§ EXERCISE OBJECTIVE: Condense the paragraph in the court opinion below that begins "This case has been here twice before" into a short bulleted list that keeps its main facts.

§ SOURCE:
-----

303 Mass. 82 | Mass. | 1939
This case has been here twice before. The plaintiff was a lessee of one Hersey and had sued Hersey and his agent Hettinger for specific performance of a contract not to sell the premises to another without first offering them to the plaintiff upon equally favorable terms. In the present suit she seeks to set aside a foreclosure sale to one McCarthy upon a mortgage given by Hersey to one Kreuzer prior to the lease to the plaintiff. When the case was first here we affirmed a final decree dismissing the bill. Carilli v. Hersey, 299 Mass. 139.
On the second occasion we affirmed a decree denying a motion for rehearing on the ground of newly discovered evidence, made after our rescript to the court below, and also affirmed with costs a final decree dismissing the bill in accordance with our earlier rescript. Carilli v. Hersey, 300 Mass. 329. This last decision was made on May 25, 1938. On June 13, 1938, the plaintiff moved again for a rehearing, this time on the ground that allegations made by one Murphy in a suit against Hersey tended to show that he and Kreuzer and McCarthy were engaged in a conspiracy to deprive the plaintiff of her contractual rights. The judge denied a rehearing, and on June 14, 1938, entered a new final decree in precise accordance with our second rescript. The plaintiff claimed appeals from the final decree, the refusal to open the case for rehearing, and the refusal to make a report of material facts. There was no evidence in support of the motion for a rehearing, except an affidavit that had been already disposed of when the case was here for the second time. The appeals are frivolous. G. L. (Ter.

-----

§ COLLECTED DATA:

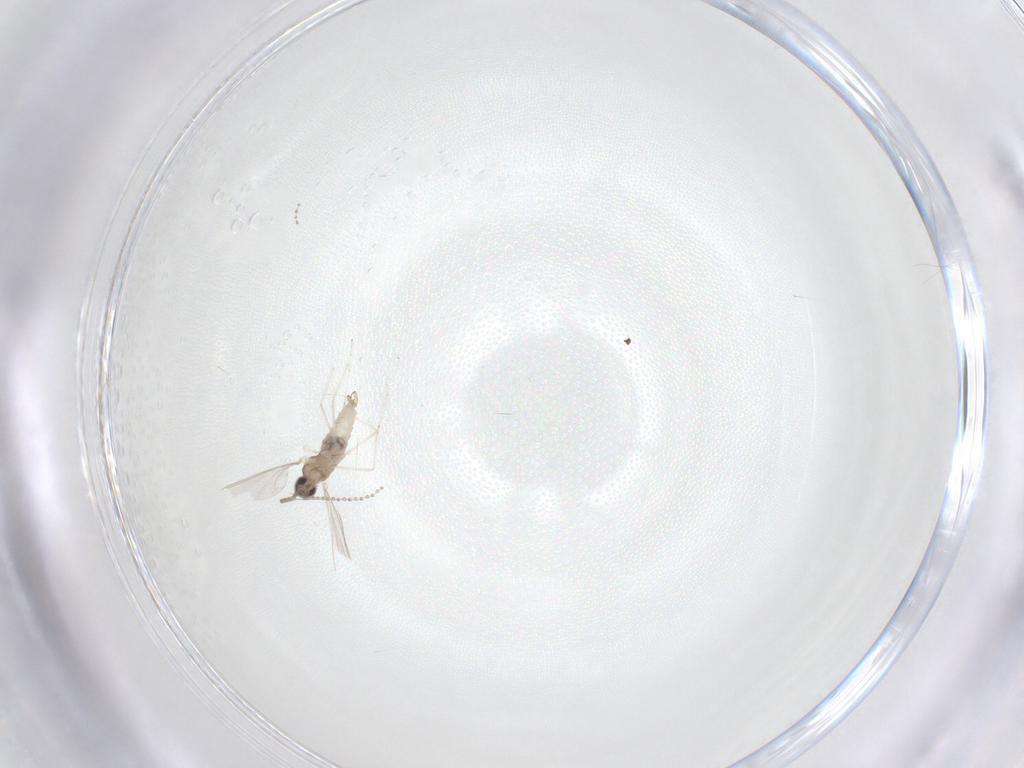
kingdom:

-----

§ SOLUTION:
- The case had already come before the court twice.
- The plaintiff, a lessee of Hersey, had sued Hersey and his agent Hettinger for specific performance of a contract. Under it, the premises could not be sold to another without first being offered to her on equally favorable terms.
- The present suit seeks to set aside a foreclosure sale to McCarthy. The sale was made on a mortgage that Hersey gave to Kreuzer before the lease to the plaintiff.
- On the first appeal, the court affirmed a final decree dismissing the bill (Carilli v. Hersey, 299 Mass. 139).